RobDickinson wrote in post #14446896
D800 isnt any better than the 5d3 at high iso.
And the d800/5d3 are so good because they have 2.5 times the area
of an aps-c sensor.
To get the same
results with an aps-c sensor you have to be 2.5 times mote efficient, and current cmos bayer sensors are over 50% efficient already. There just isnt the gains left in this tech.
The D800 may not be better than a 5D3 at high ISO, but it is close. If you consider the pixel density, an aps-c sensor made with the same pixel density as a D800 would be 15mp (and is close enough to an 18mp sensor in a 1.6 crop), hence, why I said that the tech is there - make a cropped D800 sensor, and you'd have a 15MP sensor that stacks up in high ISO to a 5DIII. But Canon tech, it seems, is not there yet. Anyway, that was what I was getting at, I may be wrong in the high ISO capability of the D800 though, as the below quote suggests...

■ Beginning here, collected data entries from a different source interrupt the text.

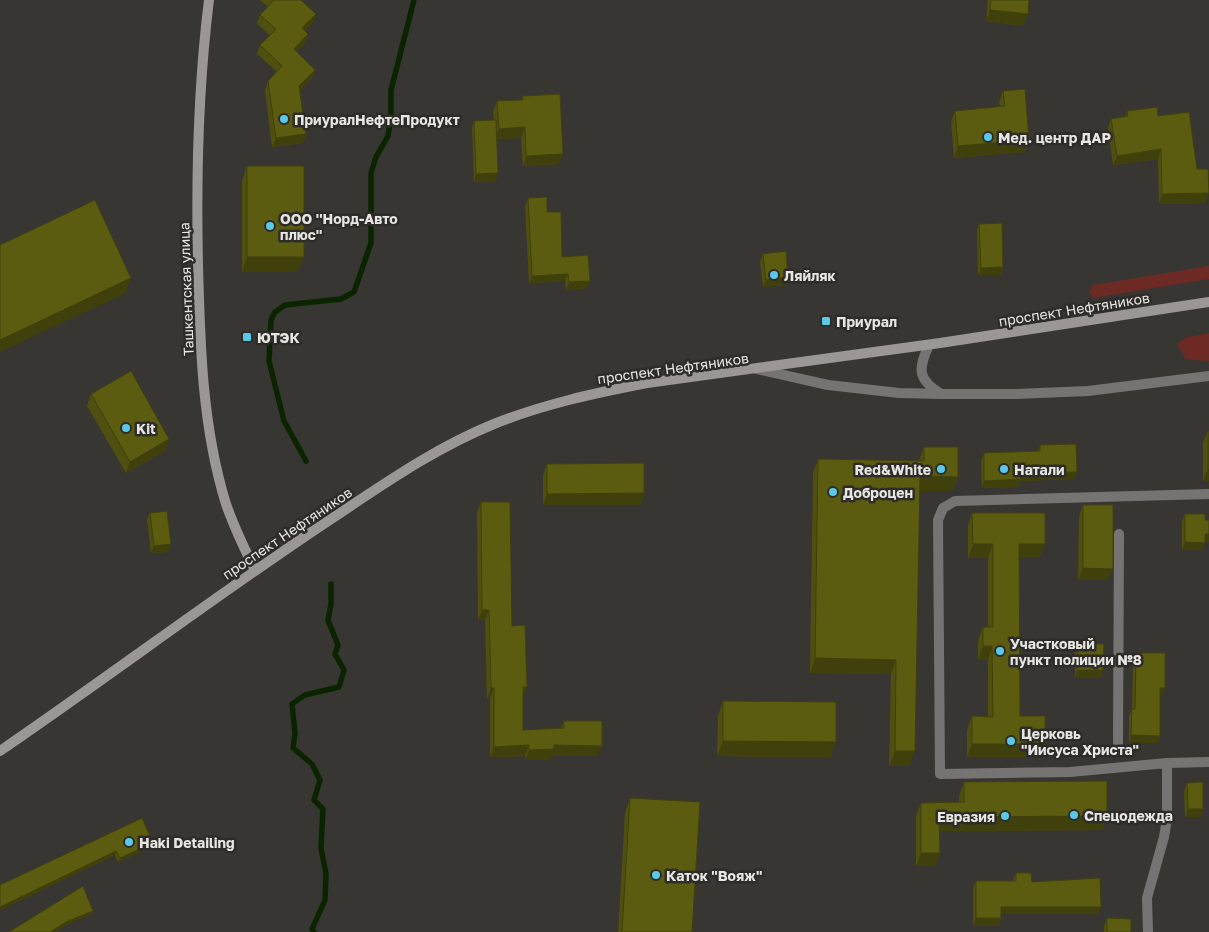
<svg xmlns="http://www.w3.org/2000/svg" width="1209" height="932" viewBox="0 0 1209 932" font-family="'Golos Text',sans-serif">
<style>
.green{fill:#6d2a24}
.lines{fill:none;stroke-linecap:round;stroke-linejoin:round}
.stream{stroke:#0b2400;stroke-width:5.5}
.minor{stroke:#767473;stroke-width:10}
.tertiary{stroke:#767473;stroke-width:10}
.secondary{stroke:#9a9795;stroke-width:10}
.wall{fill:#4f4f0f}
.shaded-wall{fill:#40400c}
.building{fill:#5c5c11;stroke:#40400c}
.poi-dot{fill:#5ac8e6;stroke:#2e2c28;stroke-width:2}
.labels{text-anchor:middle;dominant-baseline:central;stroke-width:5;stroke-linejoin:round;paint-order:stroke}
.poi-label{font-size:14px;font-weight:bold;fill:#e7e6e3;stroke:#2e2c28;text-anchor:start}
.street-label{font-size:14px;fill:#e7e6e3;stroke:#2e2c28}
</style>
<rect width="100%" height="100%" fill="#383632"/>
<!-- green -->
<path class="green" d="M 1209,266 L 1209,279 L 1093,298 L 1089,292 L 1093,285 Z
M 1209,333 L 1209,361 L 1186,359 L 1177,344 L 1187,337 Z"/>
<g class="lines">
<!-- stream -->
<path class="stream" d="M 306,461 L 284,421 L 269,361 L 271,320 L 275,312 L 285,305 L 341,299 L 354,292 L 371,243 L 371,173 L 376,157 L 388,136 L 391,116 L 391,90 L 414,0
M 314,932 L 312,929 L 325,900 L 326,874 L 321,848 L 323,809 L 314,800 L 320,780 L 312,764 L 293,748 L 295,733 L 292,704 L 305,695 L 339,687 L 344,670 L 335,654 L 338,645 L 328,620 L 331,604 L 331,584"/>
<!-- minor -->
<path class="minor" d="M 1209,494 L 955,501 L 943,508 L 938,520 L 940,774 L 1070,772 L 1167,763 L 1209,762
M 1118,743 L 1119,534
M 1148,932 L 1147,898 L 1164,837 L 1167,819 L 1167,763"/>
<!-- tertiary -->
<path class="tertiary" d="M 929,345 C 918,369 917,379 941,394
M 757,369 L 828,385 L 899,393 L 942,394 L 1015,394 L 1088,391 L 1209,376"/>
<!-- secondary -->
<path class="secondary" d="M 209,0 C 198,88 196,176 198,264 C 200,344 202,427 226,504 C 234,527 244,548 255,570
M 0,751 C 108,677 213,598 322,525 C 377,489 432,449 494,424 C 544,404 595,393 647,383 L 940,343 L 1209,302"/>
</g>
<!-- wall -->
<path class="wall" d="M 260,0 L 301,0 L 316,14 L 313,22 L 304,31 L 308,34 L 305,43 L 296,52 L 315,70 L 312,78 L 300,91 L 306,134 L 303,143 L 272,147 L 265,90 L 268,81 L 277,72 L 257,54 L 260,45 L 270,36 L 257,23 L 260,15 L 268,7 Z
M 988,0 L 1029,0 L 1023,26 L 986,21 Z
M 1003,91 L 1029,140 L 1025,152 L 954,158 L 951,122 L 955,111 L 1000,107 L 999,102 Z
M 523,96 L 559,164 L 523,166 L 521,138 L 497,139 L 498,173 L 495,181 L 474,182 L 472,128 L 474,121 L 494,120 L 493,112 L 497,101 L 522,100 Z
M 1127,111 L 1158,116 L 1197,169 L 1205,203 L 1159,204 L 1158,159 L 1113,165 L 1108,128 L 1111,119 L 1125,117 Z
M 247,166 L 298,272 L 242,272 L 242,181 Z
M 528,198 L 547,212 L 562,257 L 590,281 L 587,288 L 566,290 L 565,281 L 529,283 L 525,206 Z
M 979,224 L 1003,267 L 1001,275 L 978,275 L 977,231 Z
M 763,254 L 788,277 L 786,285 L 763,287 L 760,261 Z
M 91,394 L 169,439 L 165,451 L 126,473 L 87,406 Z
M 1208,431 L 1209,431 L 1209,481 L 1203,481 L 1203,442 Z
M 1040,445 L 1074,479 L 1020,481 L 1018,487 L 982,488 L 981,461 L 984,453 L 1038,451 Z
M 924,447 L 958,477 L 952,491 L 919,491 L 909,766 L 889,766 L 891,674 L 810,673 L 813,473 L 818,459 L 919,461 Z
M 547,464 L 644,493 L 640,505 L 543,505 L 543,475 Z
M 481,502 L 512,626 L 523,698 L 523,730 L 561,728 L 564,721 L 598,756 L 551,756 L 550,760 L 525,760 L 525,756 L 490,757 L 490,699 L 487,699 L 485,620 L 478,620 L 477,513 Z
M 1083,505 L 1108,580 L 1078,580 L 1079,516 Z
M 150,513 L 171,544 L 168,552 L 151,553 L 147,520 Z
M 972,513 L 1040,557 L 1019,557 L 1020,716 L 1045,744 L 1040,757 L 967,757 L 967,730 L 972,716 L 988,717 L 988,660 L 978,660 L 978,640 L 983,627 L 988,627 L 988,557 L 968,558 L 968,526 Z
M 1185,514 L 1205,520 L 1205,542 L 1202,550 L 1182,550 L 1182,521 Z
M 1078,643 L 1103,670 L 1100,678 L 1075,678 L 1075,651 Z
M 1136,653 L 1162,696 L 1160,696 L 1160,736 L 1157,743 L 1129,743 L 1129,716 L 1132,709 L 1133,660 Z
M 723,701 L 831,757 L 717,756 L 718,716 Z
M 964,782 L 1102,830 L 939,831 L 940,853 L 935,866 L 916,866 L 916,816 L 921,803 L 959,802 L 959,796 Z
M 1187,783 L 1203,809 L 1201,817 L 1185,817 L 1184,791 Z
M 630,798 L 692,932 L 618,932 L 625,813 Z
M 142,818 L 153,843 L 151,847 L 118,862 L 115,855 L 0,910 Z
M 1016,873 L 1032,882 L 1098,914 L 1001,914 L 1001,918 L 999,926 L 973,926 L 973,889 L 976,881 L 1013,881 Z
M 1107,918 L 1131,932 L 1104,932 L 1104,926 Z"/>
<!-- shaded-wall -->
<path class="shaded-wall" d="M 990,10 L 1028,14 L 1023,26 L 986,21 Z
M 316,14 L 313,22 L 299,37 L 302,28 Z
M 308,34 L 305,43 L 290,58 L 294,49 Z
M 315,70 L 312,78 L 296,95 L 299,86 Z
M 525,127 L 521,138 L 495,139 L 499,129 Z
M 306,134 L 303,143 L 272,147 L 276,138 Z
M 1029,140 L 1025,152 L 954,158 L 958,146 Z
M 1161,149 L 1158,159 L 1113,165 L 1117,156 Z
M 563,154 L 559,164 L 523,166 L 526,156 Z
M 498,173 L 495,181 L 474,182 L 476,174 Z
M 1209,193 L 1205,203 L 1159,204 L 1162,194 Z
M 247,257 L 304,257 L 298,272 L 242,272 Z
M 1003,267 L 1001,275 L 978,275 L 981,268 Z
M 568,274 L 565,281 L 529,283 L 532,276 Z
M 788,277 L 786,285 L 763,287 L 766,280 Z
M 131,278 L 126,293 L 0,352 L 0,340 Z
M 590,281 L 587,288 L 566,290 L 569,282 Z
M 169,439 L 165,451 L 126,473 L 130,462 Z
M 1208,469 L 1209,469 L 1209,481 L 1203,481 Z
M 1077,472 L 1074,479 L 1020,481 L 1018,487 L 982,488 L 984,481 L 1020,473 Z
M 920,476 L 958,477 L 952,491 L 914,491 Z
M 644,493 L 640,505 L 543,505 L 547,494 Z
M 1205,534 L 1209,534 L 1209,542 L 1202,542 Z
M 1185,542 L 1205,543 L 1202,550 L 1182,550 Z
M 171,544 L 168,552 L 151,553 L 154,546 Z
M 973,544 L 993,544 L 988,557 L 968,558 Z
M 1019,544 L 1045,544 L 1040,557 L 1014,557 Z
M 1083,568 L 1113,569 L 1108,580 L 1078,580 Z
M 482,610 L 489,610 L 485,620 L 478,620 Z
M 983,646 L 992,646 L 988,660 L 978,660 Z
M 815,658 L 896,660 L 891,674 L 810,673 Z
M 1077,670 L 1103,670 L 1100,678 L 1075,678 Z
M 523,687 L 527,687 L 523,698 Z
M 491,688 L 494,688 L 490,699 L 487,699 Z
M 1160,688 L 1165,688 L 1162,696 L 1158,695 Z
M 1131,735 L 1160,736 L 1157,743 L 1129,743 Z
M 723,741 L 836,742 L 831,757 L 717,756 Z
M 972,744 L 1045,744 L 1040,757 L 967,757 Z
M 529,745 L 525,756 L 490,757 L 494,747 Z
M 554,745 L 602,746 L 598,756 L 551,756 L 550,760 L 525,760 L 529,750 Z
M 895,751 L 915,751 L 909,766 L 889,766 Z
M 1188,809 L 1203,809 L 1201,817 L 1185,817 Z
M 1107,816 L 1102,830 L 934,831 L 939,817 Z
M 153,843 L 151,847 L 118,862 L 120,858 Z
M 116,851 L 115,855 L 0,910 L 0,907 Z
M 921,853 L 940,853 L 935,866 L 916,866 Z
M 1001,907 L 1101,907 L 1098,914 L 999,914 Z
M 93,911 L 92,914 L 65,926 L 55,932 L 50,932 L 66,922 Z
M 976,918 L 1001,918 L 999,926 L 973,926 Z"/>
<!-- building -->
<path class="building" d="M 273,0 L 301,0 L 316,14 L 302,28 L 308,34 L 294,49 L 315,70 L 299,86 L 306,134 L 276,138 L 268,81 L 282,66 L 260,45 L 276,29 L 260,15 L 273,1 Z
M 991,0 L 1029,0 L 1028,14 L 990,10 Z
M 1025,89 L 1029,140 L 958,146 L 955,111 L 1005,106 L 1003,91 Z
M 560,94 L 563,154 L 526,156 L 525,127 L 499,129 L 497,101 L 523,100 L 523,96 Z
M 1157,107 L 1158,116 L 1189,112 L 1197,169 L 1208,169 L 1209,193 L 1162,194 L 1161,149 L 1117,156 L 1111,119 L 1128,116 L 1127,111 Z
M 496,120 L 498,173 L 476,174 L 474,121 Z
M 247,166 L 304,166 L 304,257 L 247,257 Z
M 547,197 L 547,212 L 561,212 L 562,257 L 588,255 L 590,281 L 569,282 L 568,274 L 532,276 L 528,198 Z
M 95,200 L 131,278 L 0,340 L 0,245 Z
M 1002,223 L 1003,267 L 981,268 L 979,224 Z
M 786,251 L 788,277 L 766,280 L 763,254 Z
M 131,371 L 169,439 L 130,462 L 91,394 Z
M 1208,431 L 1209,431 L 1209,469 L 1208,469 Z
M 1076,444 L 1077,472 L 1020,473 L 1021,479 L 984,481 L 984,453 L 1040,451 L 1040,445 Z
M 924,447 L 958,447 L 958,477 L 920,476 L 915,751 L 895,751 L 896,660 L 815,658 L 818,459 L 924,461 Z
M 644,463 L 644,493 L 547,494 L 547,464 Z
M 481,502 L 510,502 L 512,626 L 525,625 L 527,687 L 523,687 L 523,730 L 564,728 L 564,721 L 602,721 L 602,746 L 554,745 L 554,749 L 529,750 L 529,745 L 494,747 L 494,688 L 491,688 L 489,610 L 482,610 Z
M 1083,505 L 1113,505 L 1113,569 L 1083,568 Z
M 167,511 L 171,544 L 154,546 L 150,513 Z
M 972,513 L 1045,513 L 1045,544 L 1019,544 L 1020,716 L 1045,716 L 1045,744 L 972,744 L 972,716 L 993,717 L 992,646 L 983,646 L 983,627 L 993,627 L 993,544 L 973,544 Z
M 1185,514 L 1205,514 L 1205,520 L 1209,520 L 1209,534 L 1205,534 L 1205,543 L 1185,542 Z
M 1078,643 L 1104,644 L 1103,670 L 1077,670 Z
M 1136,653 L 1165,653 L 1165,688 L 1160,688 L 1160,736 L 1131,735 L 1132,709 L 1135,709 Z
M 723,701 L 836,702 L 836,742 L 723,741 Z
M 1107,781 L 1107,816 L 939,817 L 940,853 L 921,853 L 921,803 L 964,802 L 964,782 Z
M 1203,782 L 1203,809 L 1188,809 L 1187,783 Z
M 630,798 L 700,802 L 692,932 L 622,932 Z
M 142,818 L 153,843 L 120,858 L 116,851 L 0,907 L 0,885 Z
M 1016,873 L 1031,873 L 1032,882 L 1100,878 L 1101,907 L 1001,907 L 1001,918 L 976,918 L 976,881 L 1016,881 Z
M 83,886 L 93,911 L 66,922 L 50,932 L 9,932 Z
M 1107,918 L 1131,919 L 1131,932 L 1107,932 Z"/>
<!-- markers -->
<g class="poi-dot">
<circle cx="284" cy="119" r="5"/>
<circle cx="988" cy="137" r="5"/>
<circle cx="270" cy="226" r="5"/>
<circle cx="774" cy="275" r="5"/>
<rect x="821" y="316" width="10" height="10" rx="2.5"/>
<rect x="242" y="332" width="10" height="10" rx="2.5"/>
<circle cx="126" cy="428" r="5"/>
<circle cx="941" cy="469" r="5"/>
<circle cx="1004" cy="469" r="5"/>
<circle cx="833" cy="492" r="5"/>
<circle cx="1000" cy="651" r="5"/>
<circle cx="1011" cy="741" r="5"/>
<circle cx="1074" cy="815" r="5"/>
<circle cx="1005" cy="816" r="5"/>
<circle cx="129" cy="842" r="5"/>
<circle cx="656" cy="875" r="5"/>
</g>
<g class="labels">
<!-- poi labels -->
<g class="poi-label">
<text x="294" y="119">ПриуралНефтеПродукт</text>
<text x="998" y="137">Мед. центр ДАР</text>
<text x="280" y="218">ООО ''Норд-Авто<tspan x="280" dy="16">плюс''</tspan></text>
<text x="784" y="275">Ляйляк</text>
<text x="836" y="321">Приурал</text>
<text x="257" y="337">ЮТЭК</text>
<text x="136" y="428">Kit</text>
<text x="931" y="469" text-anchor="end">Red&amp;White</text>
<text x="1014" y="469">Натали</text>
<text x="843" y="492">Доброцен</text>
<text x="1010" y="643">Участковый<tspan x="1010" dy="16">пункт полиции №8</tspan></text>
<text x="1021" y="733">Церковь<tspan x="1021" dy="16">"Иисуса Христа"</tspan></text>
<text x="1084" y="815">Спецодежда</text>
<text x="995" y="816" text-anchor="end">Евразия</text>
<text x="139" y="842">Haki Detailing</text>
<text x="666" y="875">Каток "Вояж"</text>
</g>
<!-- street labels -->
<g class="street-label">
<text transform="translate(186 289) rotate(-92)">Ташкентская улица</text>
<text transform="translate(1074 309) rotate(-9)">проспект Нефтяников</text>
<text transform="translate(673 368) rotate(-8)">проспект Нефтяников</text>
<text transform="translate(287 533) rotate(-34)">проспект Нефтяников</text>
</g>
</g>
</svg>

jwcdds wrote in post #14445598
No, the sensor tech is not there. All Nikon did (and by using Sony's sensor) is simply take the D7000's sensor and expand it out to FF. Now under good lighting, you're shooting at low ISO anyway, you can get away with high pixel-density. Take that same pixel-density and subject it to low-light, and the noise really start to show up.
For the record, while I believe the D7000's APS-C sensor is the best APS-C sensor on the market as of the past year or two, it still wasn't that clean when shooting in low-light/high-iso. And what makes it superior is because you can recover quite a bit of detail in the shadows without ugly banding noise creeping up when you start pushing the files a little.
Fair enough, I was under the impression that the D800 sensor was supposedly not all that far short of the 5DIII, I haven't shot either, so relying purely on reviews and random interwebz camera user opinions.
Not too concerned, I'm sill broke and stuck with my 400D for the next 3 or 4 months at least anyway. I'm willing to wait, and will just keep shooting the 400D until I'm back on top of the money things again.